PG18 extension_control_path

[!NOTE] PostgreSQL 18 "Add server variable extension_control_path to specify the location of extension control files (Peter Eisentraut, Matheus Alcantara)"⁵.

Pre-PG18: control files only loaded from $(pg_config --sharedir)/extension/. To install an extension from a custom location, you had to copy the .control and .sql files into that directory.

PG18+: extension_control_path GUC (default $system) accepts a colon-separated list of directories. PostgreSQL searches in order:

# postgresql.conf
extension_control_path = '$system:/opt/myextensions/share:/home/postgres/dev-extensions'

$system resolves to the default share directory. Useful for:

• Development workflows (install dev versions without sudo)
• Multi-tenant clusters with per-tenant extensions
• Distroless / read-only base-image deployments (mount extensions into a writable path)

[!NOTE] PostgreSQL 18 "Add macro PG_MODULE_MAGIC_EXT to allow extensions to report their name and version (Andrei Lepikhov). This information can be accessed via the new function pg_get_loaded_modules()."⁶. Diagnostic for "which extension shared libraries are loaded in this backend right now"; complements pg_extension (catalog state) with runtime-loaded-library state.

Contrib Extension Inventory

PG16 ships 50 contrib extensions. The --contrib package on most distributions includes all of them. Each is installable via CREATE EXTENSION <name>.

Common Third-Party Extensions

Not in core. Each maintained independently. Verify version-to-PG-major compatibility before installing — most lag by 1-2 majors.

▶ _WORK TASK 1_
Answer these about the extension_control_path text:
(a) Before PostgreSQL 18, what was the only directory that control files were loaded from?
(b) What is the default value of extension_control_path?
(c) How many contrib extensions does PG16 ship?
▶ _WORK TASK 2_
Write out, word for word, the stretch of the extension_control_path text from "Pre-PG18: control files" through "into that directory.".

▶ _STUDY MATERIAL_
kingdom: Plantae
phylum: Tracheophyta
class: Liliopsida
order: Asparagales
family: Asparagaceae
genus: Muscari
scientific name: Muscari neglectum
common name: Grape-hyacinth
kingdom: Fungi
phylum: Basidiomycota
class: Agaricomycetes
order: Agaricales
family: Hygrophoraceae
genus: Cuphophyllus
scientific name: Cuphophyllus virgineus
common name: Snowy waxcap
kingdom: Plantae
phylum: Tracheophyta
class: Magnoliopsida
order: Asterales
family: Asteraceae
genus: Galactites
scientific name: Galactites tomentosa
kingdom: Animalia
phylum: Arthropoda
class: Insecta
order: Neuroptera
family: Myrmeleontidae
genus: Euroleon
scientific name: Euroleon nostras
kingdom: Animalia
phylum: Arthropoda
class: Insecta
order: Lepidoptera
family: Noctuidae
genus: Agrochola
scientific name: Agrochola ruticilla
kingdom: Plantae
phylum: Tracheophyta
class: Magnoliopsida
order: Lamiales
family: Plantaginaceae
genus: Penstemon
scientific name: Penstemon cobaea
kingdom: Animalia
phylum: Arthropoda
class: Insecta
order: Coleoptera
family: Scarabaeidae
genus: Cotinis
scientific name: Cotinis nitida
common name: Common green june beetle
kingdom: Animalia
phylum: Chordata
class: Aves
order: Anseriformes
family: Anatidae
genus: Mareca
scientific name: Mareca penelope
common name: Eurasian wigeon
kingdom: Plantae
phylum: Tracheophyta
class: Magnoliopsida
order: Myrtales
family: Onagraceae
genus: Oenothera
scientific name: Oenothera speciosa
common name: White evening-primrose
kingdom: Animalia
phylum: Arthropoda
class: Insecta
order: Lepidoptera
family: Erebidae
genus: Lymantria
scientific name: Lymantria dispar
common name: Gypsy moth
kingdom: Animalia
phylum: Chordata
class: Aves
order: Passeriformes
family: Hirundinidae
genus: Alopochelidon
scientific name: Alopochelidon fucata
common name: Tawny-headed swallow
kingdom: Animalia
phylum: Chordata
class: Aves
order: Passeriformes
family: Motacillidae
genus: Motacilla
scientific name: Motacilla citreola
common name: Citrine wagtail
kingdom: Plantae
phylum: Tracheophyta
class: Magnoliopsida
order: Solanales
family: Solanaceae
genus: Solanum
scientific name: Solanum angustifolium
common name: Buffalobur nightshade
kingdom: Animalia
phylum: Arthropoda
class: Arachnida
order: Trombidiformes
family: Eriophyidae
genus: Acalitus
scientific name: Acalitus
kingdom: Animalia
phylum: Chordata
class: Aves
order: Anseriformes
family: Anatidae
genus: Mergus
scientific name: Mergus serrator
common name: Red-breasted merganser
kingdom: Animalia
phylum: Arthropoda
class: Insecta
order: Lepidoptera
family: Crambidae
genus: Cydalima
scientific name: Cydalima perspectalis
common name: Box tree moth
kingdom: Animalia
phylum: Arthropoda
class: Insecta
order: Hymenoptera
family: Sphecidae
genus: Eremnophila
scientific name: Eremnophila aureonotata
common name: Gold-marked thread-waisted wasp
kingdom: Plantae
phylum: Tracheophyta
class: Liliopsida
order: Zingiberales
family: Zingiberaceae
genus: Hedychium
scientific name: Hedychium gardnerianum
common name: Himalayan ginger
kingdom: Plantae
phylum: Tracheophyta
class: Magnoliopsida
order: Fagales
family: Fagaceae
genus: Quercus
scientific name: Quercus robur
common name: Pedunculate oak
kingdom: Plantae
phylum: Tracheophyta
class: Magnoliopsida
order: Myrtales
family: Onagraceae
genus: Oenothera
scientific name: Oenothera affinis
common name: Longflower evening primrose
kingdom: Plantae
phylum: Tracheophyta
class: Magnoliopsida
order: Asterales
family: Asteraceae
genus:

▶ _TASK SOLUTION 1_
(a) $(pg_config --sharedir)/extension/
(b) $system
(c) 50

▶ _TASK SOLUTION 2_
Pre-PG18: control files only loaded from $(pg_config --sharedir)/extension/. To install an extension from a custom location, you had to copy the .control and .sql files into that directory.